**Assignment**:
Gather from the listing below each line that includes the word "image", and copy it.

**Entries provided**:
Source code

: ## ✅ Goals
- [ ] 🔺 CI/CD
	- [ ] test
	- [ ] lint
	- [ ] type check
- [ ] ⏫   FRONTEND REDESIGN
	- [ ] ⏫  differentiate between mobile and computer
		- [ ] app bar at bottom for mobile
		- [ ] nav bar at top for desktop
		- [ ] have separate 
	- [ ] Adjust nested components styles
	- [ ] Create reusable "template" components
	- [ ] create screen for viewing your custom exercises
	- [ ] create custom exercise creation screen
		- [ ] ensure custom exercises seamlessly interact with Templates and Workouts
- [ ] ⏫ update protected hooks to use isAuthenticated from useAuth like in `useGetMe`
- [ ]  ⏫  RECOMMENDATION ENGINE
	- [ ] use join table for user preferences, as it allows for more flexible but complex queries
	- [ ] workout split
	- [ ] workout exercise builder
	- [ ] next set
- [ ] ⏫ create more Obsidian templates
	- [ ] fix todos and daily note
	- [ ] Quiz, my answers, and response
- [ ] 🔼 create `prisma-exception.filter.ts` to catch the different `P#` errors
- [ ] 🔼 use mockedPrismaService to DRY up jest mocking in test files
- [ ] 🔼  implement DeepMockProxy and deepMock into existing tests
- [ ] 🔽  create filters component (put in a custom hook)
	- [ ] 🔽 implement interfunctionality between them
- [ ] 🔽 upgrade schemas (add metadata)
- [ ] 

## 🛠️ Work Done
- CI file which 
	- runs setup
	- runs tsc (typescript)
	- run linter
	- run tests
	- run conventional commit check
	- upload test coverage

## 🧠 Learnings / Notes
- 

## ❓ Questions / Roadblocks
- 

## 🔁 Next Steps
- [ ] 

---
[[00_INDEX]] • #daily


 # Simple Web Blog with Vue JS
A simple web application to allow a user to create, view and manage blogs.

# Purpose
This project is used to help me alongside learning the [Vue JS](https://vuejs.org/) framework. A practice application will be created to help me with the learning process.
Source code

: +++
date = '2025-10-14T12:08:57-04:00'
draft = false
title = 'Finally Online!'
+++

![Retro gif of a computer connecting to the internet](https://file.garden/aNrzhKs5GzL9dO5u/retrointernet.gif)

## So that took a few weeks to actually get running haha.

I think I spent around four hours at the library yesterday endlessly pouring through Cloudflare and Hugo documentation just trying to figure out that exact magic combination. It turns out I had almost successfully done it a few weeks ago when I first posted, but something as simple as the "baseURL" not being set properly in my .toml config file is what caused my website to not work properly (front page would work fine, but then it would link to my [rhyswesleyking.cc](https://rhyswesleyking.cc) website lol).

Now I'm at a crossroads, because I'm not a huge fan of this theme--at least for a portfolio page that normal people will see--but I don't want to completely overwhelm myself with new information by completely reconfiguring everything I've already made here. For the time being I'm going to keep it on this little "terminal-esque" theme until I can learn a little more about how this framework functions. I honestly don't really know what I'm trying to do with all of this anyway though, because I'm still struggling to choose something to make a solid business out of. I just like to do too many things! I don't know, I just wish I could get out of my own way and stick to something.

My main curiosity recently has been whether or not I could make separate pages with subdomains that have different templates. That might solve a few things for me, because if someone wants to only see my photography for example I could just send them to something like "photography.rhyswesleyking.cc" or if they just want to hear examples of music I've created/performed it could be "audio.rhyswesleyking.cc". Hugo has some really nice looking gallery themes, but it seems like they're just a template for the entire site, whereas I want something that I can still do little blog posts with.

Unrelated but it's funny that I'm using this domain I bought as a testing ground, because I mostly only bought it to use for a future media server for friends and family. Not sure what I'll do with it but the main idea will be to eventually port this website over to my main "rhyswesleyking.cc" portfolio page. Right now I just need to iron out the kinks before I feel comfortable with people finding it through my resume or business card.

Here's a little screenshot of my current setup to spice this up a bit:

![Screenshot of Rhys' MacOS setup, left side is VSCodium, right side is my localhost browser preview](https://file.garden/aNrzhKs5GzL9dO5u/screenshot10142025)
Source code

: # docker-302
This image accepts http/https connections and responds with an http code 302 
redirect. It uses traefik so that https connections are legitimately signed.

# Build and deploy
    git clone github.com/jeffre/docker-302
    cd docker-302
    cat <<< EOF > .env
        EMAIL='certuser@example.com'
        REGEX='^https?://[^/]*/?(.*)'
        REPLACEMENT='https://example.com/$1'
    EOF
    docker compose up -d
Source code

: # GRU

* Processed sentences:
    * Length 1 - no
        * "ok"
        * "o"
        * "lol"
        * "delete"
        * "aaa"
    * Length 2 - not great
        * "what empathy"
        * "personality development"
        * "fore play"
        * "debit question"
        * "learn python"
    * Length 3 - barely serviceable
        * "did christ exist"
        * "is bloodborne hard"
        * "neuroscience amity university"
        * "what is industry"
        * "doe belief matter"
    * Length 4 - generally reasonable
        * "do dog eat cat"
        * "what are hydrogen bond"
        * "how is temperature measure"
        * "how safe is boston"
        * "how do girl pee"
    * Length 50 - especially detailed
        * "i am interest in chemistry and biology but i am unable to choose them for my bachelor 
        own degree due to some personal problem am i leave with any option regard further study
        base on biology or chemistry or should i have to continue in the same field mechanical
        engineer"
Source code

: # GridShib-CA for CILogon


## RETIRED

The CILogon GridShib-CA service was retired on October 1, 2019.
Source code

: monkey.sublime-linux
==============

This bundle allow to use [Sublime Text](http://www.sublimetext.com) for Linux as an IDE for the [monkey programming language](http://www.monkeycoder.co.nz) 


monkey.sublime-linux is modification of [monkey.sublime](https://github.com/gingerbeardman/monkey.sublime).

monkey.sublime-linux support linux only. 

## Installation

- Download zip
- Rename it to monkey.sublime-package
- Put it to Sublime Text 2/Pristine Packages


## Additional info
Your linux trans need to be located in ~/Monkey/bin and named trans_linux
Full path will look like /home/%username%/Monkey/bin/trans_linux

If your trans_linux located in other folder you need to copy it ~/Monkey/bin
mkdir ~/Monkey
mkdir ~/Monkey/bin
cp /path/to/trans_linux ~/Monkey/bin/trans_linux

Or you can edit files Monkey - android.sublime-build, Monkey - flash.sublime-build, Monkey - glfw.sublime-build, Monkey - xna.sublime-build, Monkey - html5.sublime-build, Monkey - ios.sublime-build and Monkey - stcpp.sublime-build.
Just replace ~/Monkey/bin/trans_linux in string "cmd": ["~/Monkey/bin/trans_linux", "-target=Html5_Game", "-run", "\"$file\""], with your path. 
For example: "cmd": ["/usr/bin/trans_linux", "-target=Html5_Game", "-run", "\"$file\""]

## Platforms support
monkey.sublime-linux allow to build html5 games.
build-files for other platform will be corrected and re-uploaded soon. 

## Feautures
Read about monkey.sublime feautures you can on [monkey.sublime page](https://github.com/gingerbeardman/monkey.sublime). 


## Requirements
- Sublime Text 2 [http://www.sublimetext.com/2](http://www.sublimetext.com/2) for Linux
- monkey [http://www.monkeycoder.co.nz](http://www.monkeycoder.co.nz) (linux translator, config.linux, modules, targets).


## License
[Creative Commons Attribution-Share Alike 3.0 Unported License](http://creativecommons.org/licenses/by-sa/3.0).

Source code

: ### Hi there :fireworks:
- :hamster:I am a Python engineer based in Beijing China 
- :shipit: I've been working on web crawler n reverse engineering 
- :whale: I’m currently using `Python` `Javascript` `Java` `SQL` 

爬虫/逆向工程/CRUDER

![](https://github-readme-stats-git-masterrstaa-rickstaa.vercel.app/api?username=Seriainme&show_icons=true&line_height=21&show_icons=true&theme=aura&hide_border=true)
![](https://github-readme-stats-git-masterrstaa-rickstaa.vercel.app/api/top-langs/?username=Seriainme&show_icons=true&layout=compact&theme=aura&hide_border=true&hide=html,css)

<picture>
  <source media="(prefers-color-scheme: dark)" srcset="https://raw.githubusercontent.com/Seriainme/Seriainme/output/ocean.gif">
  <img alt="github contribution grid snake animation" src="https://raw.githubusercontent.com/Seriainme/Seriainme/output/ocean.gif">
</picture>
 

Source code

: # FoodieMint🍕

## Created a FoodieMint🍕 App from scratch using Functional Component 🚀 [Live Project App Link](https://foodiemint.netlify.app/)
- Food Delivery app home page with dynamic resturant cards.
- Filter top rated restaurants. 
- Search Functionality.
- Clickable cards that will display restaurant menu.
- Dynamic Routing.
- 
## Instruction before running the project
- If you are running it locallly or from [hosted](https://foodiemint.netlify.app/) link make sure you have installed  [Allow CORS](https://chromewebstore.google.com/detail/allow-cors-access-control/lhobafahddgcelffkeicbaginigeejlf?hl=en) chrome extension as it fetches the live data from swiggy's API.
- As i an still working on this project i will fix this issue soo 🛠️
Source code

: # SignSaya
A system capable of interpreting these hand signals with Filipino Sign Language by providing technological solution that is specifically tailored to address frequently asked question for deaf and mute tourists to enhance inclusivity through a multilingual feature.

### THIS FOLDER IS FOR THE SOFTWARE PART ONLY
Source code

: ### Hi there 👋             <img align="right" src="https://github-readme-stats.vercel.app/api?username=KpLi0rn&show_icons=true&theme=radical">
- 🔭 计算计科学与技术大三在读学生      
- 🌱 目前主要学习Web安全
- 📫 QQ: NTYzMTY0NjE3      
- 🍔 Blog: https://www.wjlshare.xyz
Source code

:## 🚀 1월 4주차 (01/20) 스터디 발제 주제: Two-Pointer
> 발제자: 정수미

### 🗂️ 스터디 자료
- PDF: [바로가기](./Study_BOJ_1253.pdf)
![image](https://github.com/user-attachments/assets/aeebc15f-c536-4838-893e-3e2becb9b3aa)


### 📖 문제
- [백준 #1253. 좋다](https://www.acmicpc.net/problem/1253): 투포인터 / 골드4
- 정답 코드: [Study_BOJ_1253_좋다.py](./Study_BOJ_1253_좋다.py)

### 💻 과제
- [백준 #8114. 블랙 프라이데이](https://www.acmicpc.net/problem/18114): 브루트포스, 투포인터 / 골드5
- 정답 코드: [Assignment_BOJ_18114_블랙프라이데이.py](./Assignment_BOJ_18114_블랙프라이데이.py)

**Exercise solution**:
This image accepts http/https connections and responds with an http code 302 
![image](https://github.com/user-attachments/assets/aeebc15f-c536-4838-893e-3e2becb9b3aa)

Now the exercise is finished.